Minimum inhibitory concentration (MIC) and mutant prevention concentration (MPC) assays determine either the minimum amount of antimicrobial drug needed to inhibit bacterial growth or the drug concentration necessary to block growth or the least susceptible cell present in high density populations – such as those occurring during acute infection. Time kill assays utilizing both lower (105 CFU/ ml) or higher (107-109 CFU/ml) density bacterial populations have allowed description of similarities and differences between antimicrobial agents in their ability to inhibit or kill bacterial pathogens and some publications report on statistically significant differences between compounds. MIC and MPC data in the absence of pharmacokinetic/pharmacodynamic (PK/PD) data are useless when one considers clinical use of antimicrobial compounds. Differentiating bactericidal from bacteriostatic agents is considered important as such differentiation may help with drug selection in critically ill patients.

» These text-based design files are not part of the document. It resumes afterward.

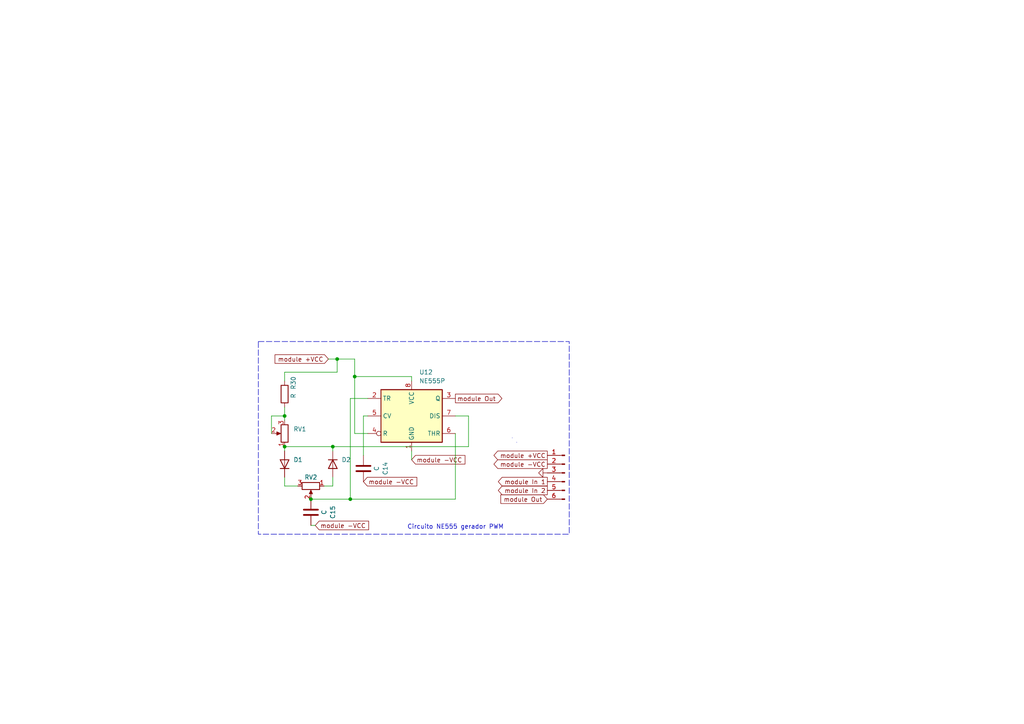
<source format=kicad_sch>
(kicad_sch (version 20230121) (generator eeschema)

  (uuid 28625a42-f066-4c35-899c-06e6b47fd65b)

  (paper "A4")

  

  (junction (at 90.17 144.78) (diameter 0) (color 0 0 0 0)
    (uuid 06fea337-2324-4f5d-b2c4-75b8172466cb)
  )
  (junction (at 82.55 129.54) (diameter 0) (color 0 0 0 0)
    (uuid 09dd8aee-dc95-44a3-8459-b753146ae24f)
  )
  (junction (at 97.79 104.14) (diameter 0) (color 0 0 0 0)
    (uuid 1eca65b7-7600-4d84-9bb0-733ac1157428)
  )
  (junction (at 101.6 144.78) (diameter 0) (color 0 0 0 0)
    (uuid 36c174cf-f63c-4e20-91f7-e08ac03cdcf8)
  )
  (junction (at 102.87 109.22) (diameter 0) (color 0 0 0 0)
    (uuid 43ca16f9-b1ad-44de-bd0e-c4d6e4cc7e34)
  )
  (junction (at 96.52 129.54) (diameter 0) (color 0 0 0 0)
    (uuid 9671cdb9-cdfe-48f5-9a1e-000ef8c753b5)
  )
  (junction (at 82.55 120.65) (diameter 0) (color 0 0 0 0)
    (uuid adda4448-64ee-4d34-a869-87f9acafd812)
  )

  (wire (pts (xy 91.44 152.4) (xy 90.17 152.4))
    (stroke (width 0) (type default))
    (uuid 0656b257-efb3-4f51-89cf-9a5d5bf03609)
  )
  (wire (pts (xy 119.38 109.22) (xy 102.87 109.22))
    (stroke (width 0) (type default))
    (uuid 0a787922-3fa5-4aa4-b264-ffefb67ee6c0)
  )
  (wire (pts (xy 106.68 125.73) (xy 102.87 125.73))
    (stroke (width 0) (type default))
    (uuid 14e0a570-a54a-4d8e-a0f6-160cdafa1e2a)
  )
  (wire (pts (xy 86.36 140.97) (xy 82.55 140.97))
    (stroke (width 0) (type default))
    (uuid 227447d4-729f-4b25-af14-4ee63093ed6d)
  )
  (wire (pts (xy 78.74 125.73) (xy 78.74 120.65))
    (stroke (width 0) (type default))
    (uuid 262c8669-2582-4f3e-9336-41d82c332e8f)
  )
  (wire (pts (xy 135.89 120.65) (xy 135.89 129.54))
    (stroke (width 0) (type default))
    (uuid 2dc5a6d6-497f-4811-a0a1-ede0ed4eda49)
  )
  (wire (pts (xy 82.55 138.43) (xy 82.55 140.97))
    (stroke (width 0) (type default))
    (uuid 2e60f723-1c81-4b2f-9b6d-0e38e9512a30)
  )
  (wire (pts (xy 97.79 104.14) (xy 102.87 104.14))
    (stroke (width 0) (type default))
    (uuid 486d04d7-1e29-48b0-85b6-c3c68d06caba)
  )
  (wire (pts (xy 119.38 110.49) (xy 119.38 109.22))
    (stroke (width 0) (type default))
    (uuid 4a6bc597-89d9-4fe8-8b80-102a58938eac)
  )
  (wire (pts (xy 90.17 144.78) (xy 101.6 144.78))
    (stroke (width 0) (type default))
    (uuid 5cbd4be3-fb92-4c83-835b-5bcc4e80e483)
  )
  (wire (pts (xy 95.25 104.14) (xy 97.79 104.14))
    (stroke (width 0) (type default))
    (uuid 61f4d38f-d96f-4d1d-b7b4-d5eca768d4cc)
  )
  (wire (pts (xy 97.79 104.14) (xy 97.79 107.95))
    (stroke (width 0) (type default))
    (uuid 672a9e95-991d-4ade-9ee9-89fd0d414292)
  )
  (wire (pts (xy 82.55 118.11) (xy 82.55 120.65))
    (stroke (width 0) (type default))
    (uuid 6d695d31-6e91-450d-89f9-f61768a2f052)
  )
  (wire (pts (xy 93.98 140.97) (xy 96.52 140.97))
    (stroke (width 0) (type default))
    (uuid 7e865283-5b8b-421a-9974-e9a659f67778)
  )
  (wire (pts (xy 96.52 129.54) (xy 96.52 130.81))
    (stroke (width 0) (type default))
    (uuid 84487946-f7c3-465e-aeec-beb61f433a98)
  )
  (wire (pts (xy 119.38 133.35) (xy 119.38 130.81))
    (stroke (width 0) (type default))
    (uuid 84f9d77e-ded5-403d-8dff-2168241045b0)
  )
  (wire (pts (xy 96.52 129.54) (xy 135.89 129.54))
    (stroke (width 0) (type default))
    (uuid 898ab336-f5bf-46bb-a2e5-dc1b86d84bfa)
  )
  (wire (pts (xy 101.6 144.78) (xy 132.08 144.78))
    (stroke (width 0) (type default))
    (uuid 946e56f0-d853-497c-b770-b5e76306f58f)
  )
  (wire (pts (xy 101.6 115.57) (xy 106.68 115.57))
    (stroke (width 0) (type default))
    (uuid 9d144704-98f3-4d88-b2e6-714b8e6df711)
  )
  (wire (pts (xy 82.55 129.54) (xy 82.55 130.81))
    (stroke (width 0) (type default))
    (uuid a1236d4a-b8b6-4103-9477-9d4d84ecd723)
  )
  (wire (pts (xy 96.52 138.43) (xy 96.52 140.97))
    (stroke (width 0) (type default))
    (uuid a14518b2-35f1-47df-93ed-2d057ae03dbb)
  )
  (wire (pts (xy 82.55 129.54) (xy 96.52 129.54))
    (stroke (width 0) (type default))
    (uuid bf361742-7588-43b8-b7bb-d0ccbbab244e)
  )
  (wire (pts (xy 132.08 120.65) (xy 135.89 120.65))
    (stroke (width 0) (type default))
    (uuid c260f5aa-40a8-4a57-bdd0-22c4ed29bc83)
  )
  (wire (pts (xy 102.87 104.14) (xy 102.87 109.22))
    (stroke (width 0) (type default))
    (uuid c4dfa6b2-18cf-4784-a292-c21ee8dc47f6)
  )
  (wire (pts (xy 97.79 107.95) (xy 82.55 107.95))
    (stroke (width 0) (type default))
    (uuid ca644bb3-ed46-4e99-a0cf-fe04c57757aa)
  )
  (wire (pts (xy 82.55 120.65) (xy 82.55 121.92))
    (stroke (width 0) (type default))
    (uuid cae69eb5-86a8-47f0-934d-dad19b9894fb)
  )
  (wire (pts (xy 132.08 125.73) (xy 132.08 144.78))
    (stroke (width 0) (type default))
    (uuid cc2d7ba7-6178-4a9e-b177-19134dcf3e3c)
  )
  (wire (pts (xy 102.87 109.22) (xy 102.87 125.73))
    (stroke (width 0) (type default))
    (uuid d360704f-ba8c-44ff-ab1b-cd3a37cda995)
  )
  (wire (pts (xy 78.74 120.65) (xy 82.55 120.65))
    (stroke (width 0) (type default))
    (uuid ddfe945e-e533-47a2-b240-f4086cb52fc1)
  )
  (wire (pts (xy 82.55 107.95) (xy 82.55 110.49))
    (stroke (width 0) (type default))
    (uuid e524c470-6a21-4fa6-96fc-017b41d4e329)
  )
  (wire (pts (xy 105.41 120.65) (xy 105.41 132.08))
    (stroke (width 0) (type default))
    (uuid ee43afd7-ed4f-4c86-8021-81218004c9b0)
  )
  (wire (pts (xy 106.68 120.65) (xy 105.41 120.65))
    (stroke (width 0) (type default))
    (uuid f1725750-9cbd-4d64-a95d-1f40c42ef484)
  )
  (wire (pts (xy 101.6 144.78) (xy 101.6 115.57))
    (stroke (width 0) (type default))
    (uuid fb91d811-08b0-4235-a6e1-e4a0c724f3bb)
  )

  (rectangle (start 149.86 128.27) (end 149.86 128.27)
    (stroke (width 0) (type default))
    (fill (type none))
    (uuid 8492fc14-e695-4de0-afe6-80548c0c8b6e)
  )
  (rectangle (start 148.59 127) (end 148.59 127)
    (stroke (width 0) (type default))
    (fill (type none))
    (uuid dcacbdbe-a019-4175-9e0b-bc6fd33f0329)
  )
  (rectangle (start 74.93 99.06) (end 165.1 154.94)
    (stroke (width 0) (type dash))
    (fill (type none))
    (uuid fc695e98-aabc-46a5-a958-10869627814d)
  )

  (text "Circuito NE555 gerador PWM\n" (at 118.11 153.67 0)
    (effects (font (size 1.27 1.27)) (justify left bottom))
    (uuid 714bf4ba-7ecc-4ed6-b27d-221a3451831f)
  )

  (global_label "module -VCC" (shape output) (at 158.75 134.62 180) (fields_autoplaced)
    (effects (font (size 1.27 1.27)) (justify right))
    (uuid 11d6bbbf-b3ea-4de2-8fa7-db8933c80da0)
    (property "Intersheetrefs" "${INTERSHEET_REFS}" (at 139.3155 134.62 0)
      (effects (font (size 1.27 1.27)) (justify right) hide)
    )
  )
  (global_label "module In 2" (shape output) (at 158.75 142.24 180) (fields_autoplaced)
    (effects (font (size 1.27 1.27)) (justify right))
    (uuid 1848c34c-9d0c-4c30-9c87-2909a0b7d037)
    (property "Intersheetrefs" "${INTERSHEET_REFS}" (at 143.9722 142.24 0)
      (effects (font (size 1.27 1.27)) (justify right) hide)
    )
  )
  (global_label "module -VCC" (shape input) (at 119.38 133.35 0) (fields_autoplaced)
    (effects (font (size 1.27 1.27)) (justify left))
    (uuid 1956ecfb-470e-4b32-9810-c25cb0808f26)
    (property "Intersheetrefs" "${INTERSHEET_REFS}" (at 138.8145 133.35 0)
      (effects (font (size 1.27 1.27)) (justify left) hide)
    )
  )
  (global_label "module In 1" (shape output) (at 158.75 139.7 180) (fields_autoplaced)
    (effects (font (size 1.27 1.27)) (justify right))
    (uuid 2d770843-13c3-4aed-9479-24ef003e03be)
    (property "Intersheetrefs" "${INTERSHEET_REFS}" (at 143.9722 139.7 0)
      (effects (font (size 1.27 1.27)) (justify right) hide)
    )
  )
  (global_label "module Out" (shape input) (at 158.75 144.78 180) (fields_autoplaced)
    (effects (font (size 1.27 1.27)) (justify right))
    (uuid 3a7c229b-11d4-4fb9-a5a8-abbdadd8ea9e)
    (property "Intersheetrefs" "${INTERSHEET_REFS}" (at 141.3113 144.78 0)
      (effects (font (size 1.27 1.27)) (justify right) hide)
    )
  )
  (global_label "module Out" (shape output) (at 132.08 115.57 0) (fields_autoplaced)
    (effects (font (size 1.27 1.27)) (justify left))
    (uuid 4310c673-861b-4959-9032-8d7f044f65c2)
    (property "Intersheetrefs" "${INTERSHEET_REFS}" (at 149.5187 115.57 0)
      (effects (font (size 1.27 1.27)) (justify left) hide)
    )
  )
  (global_label "module -VCC" (shape input) (at 91.44 152.4 0) (fields_autoplaced)
    (effects (font (size 1.27 1.27)) (justify left))
    (uuid 6fae0dc0-a2dc-4c9b-8589-4a8171f106c0)
    (property "Intersheetrefs" "${INTERSHEET_REFS}" (at 110.8745 152.4 0)
      (effects (font (size 1.27 1.27)) (justify left) hide)
    )
  )
  (global_label "module +VCC" (shape input) (at 95.25 104.14 180) (fields_autoplaced)
    (effects (font (size 1.27 1.27)) (justify right))
    (uuid 91f54806-06e9-4408-8073-0d870f186e4a)
    (property "Intersheetrefs" "${INTERSHEET_REFS}" (at 75.8155 104.14 0)
      (effects (font (size 1.27 1.27)) (justify right) hide)
    )
  )
  (global_label "module +VCC" (shape output) (at 158.75 132.08 180) (fields_autoplaced)
    (effects (font (size 1.27 1.27)) (justify right))
    (uuid b2efd483-5950-413f-9940-bcf3e83c1c5c)
    (property "Intersheetrefs" "${INTERSHEET_REFS}" (at 139.3155 132.08 0)
      (effects (font (size 1.27 1.27)) (justify right) hide)
    )
  )
  (global_label "module -VCC" (shape input) (at 105.41 139.7 0) (fields_autoplaced)
    (effects (font (size 1.27 1.27)) (justify left))
    (uuid e7e1da95-97c2-4887-a619-ce41fec136ba)
    (property "Intersheetrefs" "${INTERSHEET_REFS}" (at 124.8445 139.7 0)
      (effects (font (size 1.27 1.27)) (justify left) hide)
    )
  )

  (symbol (lib_id "Timer:NE555P") (at 119.38 120.65 0) (unit 1)
    (in_bom yes) (on_board yes) (dnp no) (fields_autoplaced)
    (uuid 1e7c735b-6d34-4a3e-8b1e-6454b55f7d05)
    (property "Reference" "U?" (at 121.5741 107.95 0)
      (effects (font (size 1.27 1.27)) (justify left))
    )
    (property "Value" "NE555P" (at 121.5741 110.49 0)
      (effects (font (size 1.27 1.27)) (justify left))
    )
    (property "Footprint" "Package_DIP:DIP-8_W7.62mm_Socket" (at 135.89 130.81 0)
      (effects (font (size 1.27 1.27)) hide)
    )
    (property "Datasheet" "http://www.ti.com/lit/ds/symlink/ne555.pdf" (at 140.97 130.81 0)
      (effects (font (size 1.27 1.27)) hide)
    )
    (pin "1" (uuid 6c50c32e-28cd-48a1-b640-b86f1dac0978))
    (pin "8" (uuid b7f5704c-ae3c-4f4c-93e8-1f977404497e))
    (pin "2" (uuid 314f0f86-f9bd-41de-8beb-01e3eef6266d))
    (pin "3" (uuid ecc9430c-ed15-410f-b27a-7b89d3d406b1))
    (pin "4" (uuid 8fcf1dba-fa2d-499a-ab3f-14eeae23ae63))
    (pin "5" (uuid 87500578-af3b-4875-9ee8-a7c89db75368))
    (pin "6" (uuid 6db6a647-ed04-48f1-bb15-f09cdda18786))
    (pin "7" (uuid c493f8c6-9e6f-432d-aa2a-8404b572a2be))
    (instances
      (project "kicad"
        (path "/1ce81232-195d-4047-8575-458c62622b55"
          (reference "U?") (unit 1)
        )
      )
      (project "NE555PWMGenerator"
        (path "/28625a42-f066-4c35-899c-06e6b47fd65b"
          (reference "U12") (unit 1)
        )
      )
    )
  )

  (symbol (lib_id "Device:C") (at 90.17 148.59 0) (unit 1)
    (in_bom yes) (on_board yes) (dnp no)
    (uuid 1f76bd10-1701-439e-871a-f86652d2a5ea)
    (property "Reference" "C?" (at 96.52 148.59 90)
      (effects (font (size 1.27 1.27)))
    )
    (property "Value" "C" (at 93.98 148.59 90)
      (effects (font (size 1.27 1.27)))
    )
    (property "Footprint" "" (at 91.1352 152.4 0)
      (effects (font (size 1.27 1.27)) hide)
    )
    (property "Datasheet" "~" (at 90.17 148.59 0)
      (effects (font (size 1.27 1.27)) hide)
    )
    (pin "1" (uuid a01c860b-e270-4493-bbe6-7f2d28eae42d))
    (pin "2" (uuid 5c3006d7-c7b3-4632-860f-dc1f9e2052b2))
    (instances
      (project "kicad"
        (path "/1ce81232-195d-4047-8575-458c62622b55"
          (reference "C?") (unit 1)
        )
      )
      (project "NE555PWMGenerator"
        (path "/28625a42-f066-4c35-899c-06e6b47fd65b"
          (reference "C15") (unit 1)
        )
      )
    )
  )

  (symbol (lib_id "Diode:1N4007") (at 82.55 134.62 90) (unit 1)
    (in_bom yes) (on_board yes) (dnp no) (fields_autoplaced)
    (uuid 244eaa14-2d37-4df2-b689-2ac1602118a2)
    (property "Reference" "D?" (at 85.09 133.35 90)
      (effects (font (size 1.27 1.27)) (justify right))
    )
    (property "Value" "1N4007" (at 85.09 135.89 90)
      (effects (font (size 1.27 1.27)) (justify right) hide)
    )
    (property "Footprint" "Diode_THT:D_DO-41_SOD81_P10.16mm_Horizontal" (at 86.995 134.62 0)
      (effects (font (size 1.27 1.27)) hide)
    )
    (property "Datasheet" "http://www.vishay.com/docs/88503/1n4001.pdf" (at 82.55 134.62 0)
      (effects (font (size 1.27 1.27)) hide)
    )
    (property "Sim.Device" "D" (at 82.55 134.62 0)
      (effects (font (size 1.27 1.27)) hide)
    )
    (property "Sim.Pins" "1=K 2=A" (at 82.55 134.62 0)
      (effects (font (size 1.27 1.27)) hide)
    )
    (pin "1" (uuid 4a2ebc47-bfdc-49b5-b392-c66ffee7b488))
    (pin "2" (uuid 4befa9b2-37ad-4580-836a-11799a2e610e))
    (instances
      (project "kicad"
        (path "/1ce81232-195d-4047-8575-458c62622b55"
          (reference "D?") (unit 1)
        )
      )
      (project "NE555PWMGenerator"
        (path "/28625a42-f066-4c35-899c-06e6b47fd65b"
          (reference "D1") (unit 1)
        )
      )
    )
  )

  (symbol (lib_id "Connector:Conn_01x06_Pin") (at 163.83 137.16 0) (mirror y) (unit 1)
    (in_bom yes) (on_board yes) (dnp no)
    (uuid 33617c0c-6ba3-413f-b4ec-4c7a10bfd55f)
    (property "Reference" "J?" (at 163.195 127 0)
      (effects (font (size 1.27 1.27)) hide)
    )
    (property "Value" "Conn_01x06_Pin" (at 163.195 129.54 0)
      (effects (font (size 1.27 1.27)) hide)
    )
    (property "Footprint" "Connector_PinHeader_2.54mm:PinHeader_1x06_P2.54mm_Vertical" (at 163.83 137.16 0)
      (effects (font (size 1.27 1.27)) hide)
    )
    (property "Datasheet" "~" (at 163.83 137.16 0)
      (effects (font (size 1.27 1.27)) hide)
    )
    (pin "1" (uuid f74745be-de78-4470-bf13-2f8c18e01200))
    (pin "2" (uuid a7b71c8e-e1e5-401e-b1b7-4ad6462de3de))
    (pin "3" (uuid 01db04c4-cdd9-483a-96ac-90f9bbb0428e))
    (pin "4" (uuid f2252234-eca1-436a-98bc-76b8fe0baec7))
    (pin "5" (uuid aa2593f4-aa28-4317-8aab-de9f8dabc897))
    (pin "6" (uuid aac16426-6393-417e-b95b-cd11e46cec87))
    (instances
      (project "kicad"
        (path "/1ce81232-195d-4047-8575-458c62622b55"
          (reference "J?") (unit 1)
        )
      )
      (project "NE555PWMGenerator"
        (path "/28625a42-f066-4c35-899c-06e6b47fd65b"
          (reference "J12") (unit 1)
        )
      )
    )
  )

  (symbol (lib_id "Device:C") (at 105.41 135.89 0) (mirror x) (unit 1)
    (in_bom yes) (on_board yes) (dnp no)
    (uuid 45abb389-9d41-49d7-89d2-8d9387346769)
    (property "Reference" "C?" (at 111.76 135.89 90)
      (effects (font (size 1.27 1.27)))
    )
    (property "Value" "C" (at 109.22 135.89 90)
      (effects (font (size 1.27 1.27)))
    )
    (property "Footprint" "" (at 106.3752 132.08 0)
      (effects (font (size 1.27 1.27)) hide)
    )
    (property "Datasheet" "~" (at 105.41 135.89 0)
      (effects (font (size 1.27 1.27)) hide)
    )
    (pin "1" (uuid e5f44f77-84d1-41e8-a45c-35911e2c84bd))
    (pin "2" (uuid 04d02b56-b40f-4223-a895-7cbe973dfbff))
    (instances
      (project "kicad"
        (path "/1ce81232-195d-4047-8575-458c62622b55"
          (reference "C?") (unit 1)
        )
      )
      (project "NE555PWMGenerator"
        (path "/28625a42-f066-4c35-899c-06e6b47fd65b"
          (reference "C14") (unit 1)
        )
      )
    )
  )

  (symbol (lib_id "Device:R_Potentiometer") (at 90.17 140.97 270) (unit 1)
    (in_bom yes) (on_board yes) (dnp no)
    (uuid 9cd82c56-f87d-4ef9-8b3f-7800308b51c1)
    (property "Reference" "RV?" (at 90.17 138.43 90)
      (effects (font (size 1.27 1.27)))
    )
    (property "Value" "R_Potentiometer" (at 90.17 137.16 90)
      (effects (font (size 1.27 1.27)) hide)
    )
    (property "Footprint" "Potentiometer_THT:Potentiometer_Vishay_T73YP_Vertical" (at 90.17 140.97 0)
      (effects (font (size 1.27 1.27)) hide)
    )
    (property "Datasheet" "~" (at 90.17 140.97 0)
      (effects (font (size 1.27 1.27)) hide)
    )
    (pin "1" (uuid b48d448a-0ee5-49bd-b51b-34c7c8ff284c))
    (pin "2" (uuid 64a5c438-fea7-459b-a532-b42c199468e7))
    (pin "3" (uuid 10da5da7-a25a-49a4-bf8c-4e2f9fbb5ee0))
    (instances
      (project "kicad"
        (path "/1ce81232-195d-4047-8575-458c62622b55"
          (reference "RV?") (unit 1)
        )
      )
      (project "NE555PWMGenerator"
        (path "/28625a42-f066-4c35-899c-06e6b47fd65b"
          (reference "RV2") (unit 1)
        )
      )
    )
  )

  (symbol (lib_id "Device:R") (at 82.55 114.3 0) (unit 1)
    (in_bom yes) (on_board yes) (dnp no)
    (uuid b3267d0b-b77d-4d54-a437-991f552b11d9)
    (property "Reference" "R?" (at 85.09 113.03 90)
      (effects (font (size 1.27 1.27)) (justify left))
    )
    (property "Value" "R" (at 85.09 115.57 90)
      (effects (font (size 1.27 1.27)) (justify left))
    )
    (property "Footprint" "Resistor_THT:R_Axial_DIN0207_L6.3mm_D2.5mm_P7.62mm_Horizontal" (at 80.772 114.3 90)
      (effects (font (size 1.27 1.27)) hide)
    )
    (property "Datasheet" "~" (at 82.55 114.3 0)
      (effects (font (size 1.27 1.27)) hide)
    )
    (pin "1" (uuid 3c60e127-8767-4c0c-a3bc-4ae55ccc604f))
    (pin "2" (uuid e9f66e48-2ebf-4715-b493-112146ded64a))
    (instances
      (project "kicad"
        (path "/1ce81232-195d-4047-8575-458c62622b55"
          (reference "R?") (unit 1)
        )
      )
      (project "NE555PWMGenerator"
        (path "/28625a42-f066-4c35-899c-06e6b47fd65b"
          (reference "R30") (unit 1)
        )
      )
    )
  )

  (symbol (lib_id "Diode:1N4007") (at 96.52 134.62 270) (unit 1)
    (in_bom yes) (on_board yes) (dnp no)
    (uuid e2668ea3-ac2f-4f3f-be66-bb8be66e19fc)
    (property "Reference" "D?" (at 99.06 133.35 90)
      (effects (font (size 1.27 1.27)) (justify left))
    )
    (property "Value" "1N4007" (at 99.06 138.43 90)
      (effects (font (size 1.27 1.27)) (justify left) hide)
    )
    (property "Footprint" "Diode_THT:D_DO-41_SOD81_P10.16mm_Horizontal" (at 92.075 134.62 0)
      (effects (font (size 1.27 1.27)) hide)
    )
    (property "Datasheet" "http://www.vishay.com/docs/88503/1n4001.pdf" (at 96.52 134.62 0)
      (effects (font (size 1.27 1.27)) hide)
    )
    (property "Sim.Device" "D" (at 96.52 134.62 0)
      (effects (font (size 1.27 1.27)) hide)
    )
    (property "Sim.Pins" "1=K 2=A" (at 96.52 134.62 0)
      (effects (font (size 1.27 1.27)) hide)
    )
    (pin "1" (uuid f8a1a024-6cf6-4e8b-9b17-888f33ec8754))
    (pin "2" (uuid 0add1713-bac6-404d-bbd0-2344d7923c5e))
    (instances
      (project "kicad"
        (path "/1ce81232-195d-4047-8575-458c62622b55"
          (reference "D?") (unit 1)
        )
      )
      (project "NE555PWMGenerator"
        (path "/28625a42-f066-4c35-899c-06e6b47fd65b"
          (reference "D2") (unit 1)
        )
      )
    )
  )

  (symbol (lib_id "power:GND") (at 158.75 137.16 270) (unit 1)
    (in_bom yes) (on_board yes) (dnp no) (fields_autoplaced)
    (uuid f4f0a0e5-2a1e-4843-8570-12e37c5935dc)
    (property "Reference" "#PWR?" (at 152.4 137.16 0)
      (effects (font (size 1.27 1.27)) hide)
    )
    (property "Value" "GND" (at 154.94 137.16 90)
      (effects (font (size 1.27 1.27)) (justify right) hide)
    )
    (property "Footprint" "" (at 158.75 137.16 0)
      (effects (font (size 1.27 1.27)) hide)
    )
    (property "Datasheet" "" (at 158.75 137.16 0)
      (effects (font (size 1.27 1.27)) hide)
    )
    (pin "1" (uuid cc9435b5-b3f3-455b-8561-ede76117e9eb))
    (instances
      (project "kicad"
        (path "/1ce81232-195d-4047-8575-458c62622b55"
          (reference "#PWR?") (unit 1)
        )
      )
      (project "NE555PWMGenerator"
        (path "/28625a42-f066-4c35-899c-06e6b47fd65b"
          (reference "#PWR024") (unit 1)
        )
      )
    )
  )

  (symbol (lib_id "Device:R_Potentiometer") (at 82.55 125.73 180) (unit 1)
    (in_bom yes) (on_board yes) (dnp no) (fields_autoplaced)
    (uuid f86d8701-3d7b-4f62-ba6b-d073b29351fa)
    (property "Reference" "RV?" (at 85.09 124.46 0)
      (effects (font (size 1.27 1.27)) (justify right))
    )
    (property "Value" "R_Potentiometer" (at 85.09 127 0)
      (effects (font (size 1.27 1.27)) (justify right) hide)
    )
    (property "Footprint" "Potentiometer_THT:Potentiometer_Vishay_T73YP_Vertical" (at 82.55 125.73 0)
      (effects (font (size 1.27 1.27)) hide)
    )
    (property "Datasheet" "~" (at 82.55 125.73 0)
      (effects (font (size 1.27 1.27)) hide)
    )
    (pin "1" (uuid f8354c34-cd1c-4593-a062-52badea17949))
    (pin "2" (uuid 4bb25dd0-ba6c-443c-93d2-e1e02f8b5c12))
    (pin "3" (uuid 4e9bd522-f3bc-4559-b809-5b60a8d9818c))
    (instances
      (project "kicad"
        (path "/1ce81232-195d-4047-8575-458c62622b55"
          (reference "RV?") (unit 1)
        )
      )
      (project "NE555PWMGenerator"
        (path "/28625a42-f066-4c35-899c-06e6b47fd65b"
          (reference "RV1") (unit 1)
        )
      )
    )
  )

  (sheet_instances
    (path "/" (page "1"))
  )
)

</source>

In both human/ veterinary medicine, therapy guidelines for the treatment of various infections have been published. Susceptibility/resistance data along with PK/PD and clinical outcome data have been used to reduce length of therapy for many common non-life threatening infections. A similar trend is need in veterinary medicine. In general, combinations of antimicrobial agents have expanded the spectrum of coverage but little evidence exists as to synergistic clinical benefits. Combinations of antimicrobial agents may serve to reduce the likelihood for selection of drug resistant organisms. In this presentation, I will review in vitro measurements including time kill assays and argue how such data may impact antimicrobial resistance and be used with clinical data to shorten durations of therapy.